A number of electrical and/or electronic components in motor vehicles is continuously increasing. This trend is due to attempts, firstly, to improve comfort for occupants of the motor vehicle, and, secondly, to improve safety during operation of the motor vehicle. Particularly for the purpose of increasing safety, ever more complex assistance systems are used. These assistance systems assist a driver of the motor vehicle and intervene in dangerous situations in order to prevent accidents. In principle, the assistance systems are also able to control the motor vehicle completely and without intervention by the driver, so that autonomous driving is possible.

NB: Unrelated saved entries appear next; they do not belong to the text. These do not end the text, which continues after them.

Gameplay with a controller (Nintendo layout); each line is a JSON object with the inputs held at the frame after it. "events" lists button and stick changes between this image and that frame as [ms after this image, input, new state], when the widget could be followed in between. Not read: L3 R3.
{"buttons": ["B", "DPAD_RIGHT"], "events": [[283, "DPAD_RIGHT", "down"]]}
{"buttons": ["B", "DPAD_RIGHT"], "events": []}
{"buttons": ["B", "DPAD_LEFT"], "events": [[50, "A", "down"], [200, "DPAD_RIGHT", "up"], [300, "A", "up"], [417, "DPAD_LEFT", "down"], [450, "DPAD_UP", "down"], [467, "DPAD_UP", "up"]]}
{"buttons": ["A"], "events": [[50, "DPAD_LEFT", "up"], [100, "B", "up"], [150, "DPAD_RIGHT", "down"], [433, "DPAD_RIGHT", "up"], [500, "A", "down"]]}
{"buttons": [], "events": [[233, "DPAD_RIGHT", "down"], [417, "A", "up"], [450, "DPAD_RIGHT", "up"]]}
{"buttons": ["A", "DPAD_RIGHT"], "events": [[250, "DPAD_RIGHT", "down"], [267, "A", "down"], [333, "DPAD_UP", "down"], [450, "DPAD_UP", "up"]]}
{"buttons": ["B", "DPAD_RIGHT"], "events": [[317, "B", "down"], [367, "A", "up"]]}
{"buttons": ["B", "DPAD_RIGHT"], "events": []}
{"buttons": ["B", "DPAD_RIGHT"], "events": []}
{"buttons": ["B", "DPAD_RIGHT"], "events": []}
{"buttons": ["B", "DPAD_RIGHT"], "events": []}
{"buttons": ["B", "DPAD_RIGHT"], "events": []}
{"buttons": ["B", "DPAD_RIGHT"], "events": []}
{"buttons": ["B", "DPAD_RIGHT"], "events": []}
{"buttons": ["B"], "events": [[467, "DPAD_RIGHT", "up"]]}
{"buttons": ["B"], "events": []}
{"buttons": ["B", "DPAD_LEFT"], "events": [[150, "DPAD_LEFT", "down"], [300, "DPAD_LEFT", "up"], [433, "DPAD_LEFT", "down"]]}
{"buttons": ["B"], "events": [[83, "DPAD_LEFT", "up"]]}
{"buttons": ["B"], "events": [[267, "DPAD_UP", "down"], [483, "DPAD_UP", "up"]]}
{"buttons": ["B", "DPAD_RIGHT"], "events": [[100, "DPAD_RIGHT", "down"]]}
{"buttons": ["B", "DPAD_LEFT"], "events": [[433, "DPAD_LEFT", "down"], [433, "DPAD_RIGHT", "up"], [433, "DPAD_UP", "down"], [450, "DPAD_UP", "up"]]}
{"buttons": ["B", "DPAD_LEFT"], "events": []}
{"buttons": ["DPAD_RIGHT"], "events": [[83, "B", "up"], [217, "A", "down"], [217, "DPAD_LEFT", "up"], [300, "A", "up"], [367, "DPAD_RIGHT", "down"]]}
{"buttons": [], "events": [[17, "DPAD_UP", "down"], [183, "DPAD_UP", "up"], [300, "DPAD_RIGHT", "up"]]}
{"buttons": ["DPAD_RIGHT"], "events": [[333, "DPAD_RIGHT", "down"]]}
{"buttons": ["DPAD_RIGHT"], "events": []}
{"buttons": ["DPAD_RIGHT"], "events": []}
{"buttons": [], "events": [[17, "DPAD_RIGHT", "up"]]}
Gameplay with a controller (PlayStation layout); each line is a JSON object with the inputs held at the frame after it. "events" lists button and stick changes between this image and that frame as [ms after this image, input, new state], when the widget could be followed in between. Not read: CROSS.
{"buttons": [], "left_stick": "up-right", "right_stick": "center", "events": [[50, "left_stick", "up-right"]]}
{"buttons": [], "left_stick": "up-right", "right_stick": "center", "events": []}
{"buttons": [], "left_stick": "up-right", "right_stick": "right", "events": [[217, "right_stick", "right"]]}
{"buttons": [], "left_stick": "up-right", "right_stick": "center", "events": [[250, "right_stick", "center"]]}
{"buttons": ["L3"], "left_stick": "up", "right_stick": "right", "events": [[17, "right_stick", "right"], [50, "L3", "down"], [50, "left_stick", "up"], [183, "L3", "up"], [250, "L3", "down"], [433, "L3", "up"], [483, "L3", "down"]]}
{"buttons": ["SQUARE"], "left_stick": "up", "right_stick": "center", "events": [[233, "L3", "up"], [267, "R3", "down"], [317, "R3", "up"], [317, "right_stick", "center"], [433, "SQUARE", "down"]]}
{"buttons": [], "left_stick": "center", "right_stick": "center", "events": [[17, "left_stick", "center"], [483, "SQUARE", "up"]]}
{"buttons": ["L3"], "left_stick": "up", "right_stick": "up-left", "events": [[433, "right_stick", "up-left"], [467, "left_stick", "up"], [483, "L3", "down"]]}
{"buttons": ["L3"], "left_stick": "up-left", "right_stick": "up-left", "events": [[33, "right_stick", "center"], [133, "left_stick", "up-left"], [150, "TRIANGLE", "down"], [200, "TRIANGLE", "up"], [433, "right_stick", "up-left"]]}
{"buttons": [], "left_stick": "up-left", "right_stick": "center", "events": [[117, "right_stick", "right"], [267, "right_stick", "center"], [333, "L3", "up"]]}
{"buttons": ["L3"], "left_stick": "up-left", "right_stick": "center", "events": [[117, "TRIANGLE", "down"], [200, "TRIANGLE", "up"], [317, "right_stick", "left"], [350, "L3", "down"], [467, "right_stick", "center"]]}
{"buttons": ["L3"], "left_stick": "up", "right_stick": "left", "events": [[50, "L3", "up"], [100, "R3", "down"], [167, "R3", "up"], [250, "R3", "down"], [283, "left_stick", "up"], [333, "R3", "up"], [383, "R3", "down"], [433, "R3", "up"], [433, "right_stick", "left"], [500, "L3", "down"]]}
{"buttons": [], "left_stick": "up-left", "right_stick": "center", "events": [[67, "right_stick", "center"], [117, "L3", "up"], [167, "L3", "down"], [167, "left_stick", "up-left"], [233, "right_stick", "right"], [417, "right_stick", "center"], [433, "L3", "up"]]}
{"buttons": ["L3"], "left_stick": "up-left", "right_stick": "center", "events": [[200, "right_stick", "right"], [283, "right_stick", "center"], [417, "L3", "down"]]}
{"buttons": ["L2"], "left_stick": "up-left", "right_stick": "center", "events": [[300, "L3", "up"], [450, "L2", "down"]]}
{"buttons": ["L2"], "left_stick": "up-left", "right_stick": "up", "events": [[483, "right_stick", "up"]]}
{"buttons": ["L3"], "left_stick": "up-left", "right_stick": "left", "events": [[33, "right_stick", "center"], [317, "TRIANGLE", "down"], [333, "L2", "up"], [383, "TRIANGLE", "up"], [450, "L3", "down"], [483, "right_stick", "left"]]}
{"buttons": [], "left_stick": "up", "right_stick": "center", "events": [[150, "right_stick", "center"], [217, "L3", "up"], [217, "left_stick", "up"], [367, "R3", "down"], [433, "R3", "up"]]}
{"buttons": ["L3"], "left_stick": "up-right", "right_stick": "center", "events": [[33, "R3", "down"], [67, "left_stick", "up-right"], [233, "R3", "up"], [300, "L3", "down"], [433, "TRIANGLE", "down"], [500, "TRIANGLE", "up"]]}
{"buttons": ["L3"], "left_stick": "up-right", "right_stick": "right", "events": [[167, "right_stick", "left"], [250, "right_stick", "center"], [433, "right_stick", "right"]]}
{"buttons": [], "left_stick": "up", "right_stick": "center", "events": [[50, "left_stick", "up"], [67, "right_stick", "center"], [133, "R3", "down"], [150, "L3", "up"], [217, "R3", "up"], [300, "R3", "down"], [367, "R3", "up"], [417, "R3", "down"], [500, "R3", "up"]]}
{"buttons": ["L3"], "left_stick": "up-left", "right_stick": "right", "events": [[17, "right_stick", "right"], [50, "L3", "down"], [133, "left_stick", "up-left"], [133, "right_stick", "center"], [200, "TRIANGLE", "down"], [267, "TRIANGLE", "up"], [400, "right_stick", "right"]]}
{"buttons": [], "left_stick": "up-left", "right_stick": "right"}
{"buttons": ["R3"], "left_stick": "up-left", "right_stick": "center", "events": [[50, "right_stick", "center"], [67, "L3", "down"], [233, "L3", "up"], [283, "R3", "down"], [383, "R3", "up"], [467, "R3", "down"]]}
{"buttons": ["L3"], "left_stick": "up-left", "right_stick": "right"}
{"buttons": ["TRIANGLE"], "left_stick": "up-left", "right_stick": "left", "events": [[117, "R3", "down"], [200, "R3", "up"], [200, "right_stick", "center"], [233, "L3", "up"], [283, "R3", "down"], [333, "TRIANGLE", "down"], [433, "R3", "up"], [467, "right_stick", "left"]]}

As the number of electrical or electronic components increases, more installation space is accordingly required, but installation space is very scarce in a motor vehicle. Attempts are therefore made to also accommodate at least some of the electrical and/or electronic components in locations where they have not been arranged or have been arranged only in specific cases to date. Increasingly, a windshield is at least sometimes used to arrange the electrical and/or electronic components in the vehicle. Up until recently, only an interior rearview mirror was fastened, for example via a suction cup, to that side of the windshield that faces an interior compartment of the motor vehicle. However, the interior rearview mirror had no functions that would make cabling of the interior rearview mirror to the on-board electronics system of the motor vehicle necessary. However, modern interior rearview mirrors have electrical and/or electronic functions. Electronically dimmable mirrors exist for example.
For example, it is known in a case of taxis that a current price of the taxi journey is displayed in the interior rearview mirror. Furthermore, the interior rearview mirror can be connected to a reversing camera of the motor vehicle, as a result of which a separate display in the dashboard of the motor vehicle can be dispensed. The reversing camera is usually activated and its image signals displayed only during reversing. However, it is also feasible to display the image signals from the reversing camera permanently in the interior rearview mirror. In this way, the traffic situation behind the motor vehicle in question can also be observed by the driver when the motor vehicle in question is heavily loaded and therefore the view through the rear windshield is obscured. A measure of this kind is also suitable for transporters that do not have a rear windshield and therefore there is no option of observing the traffic situation behind the motor vehicle in question via the interior rearview mirror.
Further electrical and/or electronic components that can be arranged in a region of the windshield are rain sensors and cameras, where the cameras serve, in particular, to identify road signs, as a result of which, for example, a speed of the vehicle can be accordingly adjusted.
In order to be able to arrange the electrical and/or electronic components in the region of the windshield, housings that usually have at least two housing parts are used. A housing of this kind is known from DE 20 2006 020 938 U1. A first housing part has a fastening area that the housing part in question bears against that side of the windshield that faces the interior compartment of the motor vehicle and can be connected thereto, for example by adhesive bonding. The other housing part is mounted, for example, onto the first housing part and fastened by means of a latching connection. In the process, the first and the second housing part surround a cavity in which the electrical and/or electronic components can be arranged. If one or more of the components has to optically interact with the surrounding area, as is the case in rain sensors and cameras for example, the housing part which bears against the windshield can have a corresponding cutout.
The electrical and/or electronic components have to be conductively connected to the on-board electronics system of the motor vehicle in order to be supplied with electrical energy and/or to be able to interchange signals with the on-board electronics system. To this end, the electrical and/or electronic components are connected to the on-board electronics system by way of corresponding electrical cables and also plugs and corresponding sockets.
Attempts are made to design the housing, in which the electrical and/or electronic components are arranged in the region of the windshield, to be as small as possible. One reason for this, amongst others, is that the view through the windshield, in particular for the driver, should be impaired as little as possible. In addition, the design of the interior compartment of the motor vehicle should be determined by the housing as little as possible. Consequently, the cavity available for this purpose should be of very narrow dimensions, as a result of which assembly and, in particular, cabling is relatively complicated and manufacture is made more expensive.